When I came back on Thursday, the bud was slowly opening into a shy, tentative blossom. Not red this time: pink, a perfect rich rose-pink. I find myself watching it a lot. It feels like a peaceful spot in my life, which at the moment feels a little like it's been caught up whole into a tornado, Wizard of Oz-style. The rose being lovely doesn't make my week any less hard. But it does give me something to smile about.
. . . . .
It is hard to write this post, and with each paragraph I have considered just deleting it all and posting something silly and happy. A few weeks ago, I was talking to my mom about the dilemma of that moment—what essay I would submit for my non-fiction class to read before the end of the semester. Nearly all of the essays I'd written for this class had been about my health, and I wasn't sure I was ready to bare that much of my soul to a class of thirty or forty mostly-strangers.
"Of course," my mom said. "Because you want people to cut you some slack for being sick, but at the same time, you don't ever want them to see how hard it is for you."
And it's true. When someone asks me how I am, I say that I'm okay. Because they don't really want to hear if I'm having a hard time, and I don't know what else to say.
But today, I am going to go ahead and say it. I am having a hard time. A very hard time. I haven't had this hard a time since I learned last spring that DMBA offered no prescription coverage and Medicaid would probably deny me. Because you know what? I'm not okay with this. I'm not okay with standing back and watching my life slowly being eaten by my disease. I'm not okay with the fact that, instead of going to Yellowstone after school ended, I get to go to the hospital. I'm not okay with giving up weeks of my summer, which is my personal sacred time to light and freedom and joy. I'm not okay with leaving my husband for another two weeks or more.
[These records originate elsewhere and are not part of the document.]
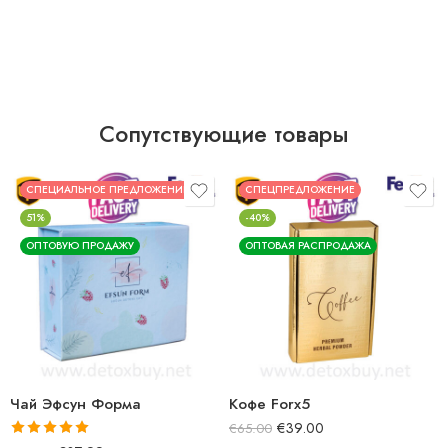
Сопутствующие товары
СПЕЦИАЛЬНОЕ ПРЕДЛОЖЕНИЕ
СПЕЦПРЕДЛОЖЕНИЕ
51%
-40%
ОПТОВУЮ ПРОДАЖУ
ОПТОВАЯ РАСПРОДАЖА
Чай Эфсун Форма
Кофе Forx5
€
39.00
€
65.00
Фильм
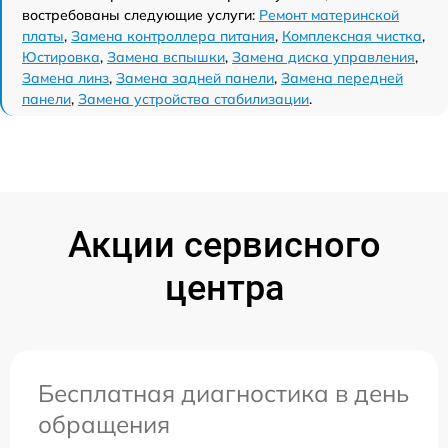
востребованы следующие услуги:
Ремонт материнской
платы
,
Замена контроллера питания
,
Комплексная чистка
,
Юстировка
,
Замена вспышки
,
Замена диска управления
,
Замена линз
,
Замена задней панели
,
Замена передней
панели
,
Замена устройства стабилизации
.
Акции сервисного
центра
Бесплатная диагностика в день
обращения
Last night on my bike ride, the words of Psalm 139:13 were in my head: "For you created my inmost being; you knit me together in my mother's womb." I keep coming back to that idea—God formed each strand of DNA. He knows who I am. He knows my genetic pattern perfectly.
And you know what? I think He also knows that this is really, truly, genuinely hard. And in His infinite wisdom, He also understands that it will take time to work through it, to learn to be okay with this new life. That it will probably be a long process. Luckily, He has enough grace to cover me.
So please understand, in these next weeks and month, that this is hard. That I am having a hard time. That it is very, very hard for me to admit that. That I am not depressed, just working through things. That as routine as this hospital trip may seem to an outside observer, it is a big deal in my life.
And that, despite it all, I do place absolute trust in God. And that I know that His grace is enough for me.